# balikayan



## robbiemarshall (Oct 14, 2010)

ive recently married a ph national and soon will have her passport change to my surname and we will travel to thailand in april 2013
my understanding is that upon arrival back in the ph i can request a balikayan at the immagration counter which will give me a free entree into the ph for 12 months before im required to leave again is this correct and when i return to the ph and ask for this do i have to already have an on going ticket as is required of me now or is it just on the understanding thet you will leave within the allotted time 
i would appreciate your input especially from those who have done this or are doing it


----------



## c_uk (Oct 24, 2012)

robbiemarshall said:


> ive recently married a ph national and soon will have her passport change to my surname and we will travel to thailand in april 2013
> my understanding is that upon arrival back in the ph i can request a balikayan at the immagration counter which will give me a free entree into the ph for 12 months before im required to leave again is this correct and when i return to the ph and ask for this do i have to already have an on going ticket as is required of me now or is it just on the understanding thet you will leave within the allotted time
> i would appreciate your input especially from those who have done this or are doing it


Hi Robbie, I hope this helps http://www.philembassy.se/tourist-information/balikbayan-privileges.


----------



## robbiemarshall (Oct 14, 2010)

whilst i appreciate your help my more important question was do i have to have an ongoing ticket upon arrival when i apply for this visa or do they just accept that i shall leave before the 12 months is up


----------



## c_uk (Oct 24, 2012)

robbiemarshall said:


> whilst i appreciate your help my more important question was do i have to have an ongoing ticket upon arrival when i apply for this visa or do they just accept that i shall leave before the 12 months is up


Hi Robbie,

My understanding and only base on my experience is you will have the Balikbayan stamp on your passport when you enter the Philippines providing you are travelling with your wife who is a citizen or a former citizen of the Philippines. 

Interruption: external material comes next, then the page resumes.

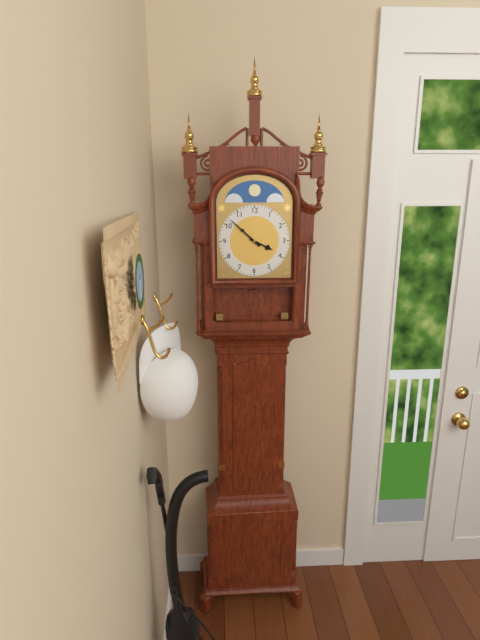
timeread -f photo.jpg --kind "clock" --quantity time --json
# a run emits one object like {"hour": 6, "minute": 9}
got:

I travel to Philippines on a regular basis and I get the stamp every time. My husband get the same Balikbayan stamp on his passport providing he is travelling with me . On those occasions we travel together they never have asked for a return or any ticket when entering the country. Also, I have never been asked nor I carry any documents apart from the passport. I understand some people may have a different experience than me. 

I do apologise I cannot give you a definite yes or no answer regarding the ongoing ticket. I believe return tickets are usually airlines policy. The airline I use regularly have never suggested that I require return or other ticket other than the one I need for my travel to Philippines nor we were ask for any proof of any ticket prior to exiting the country. 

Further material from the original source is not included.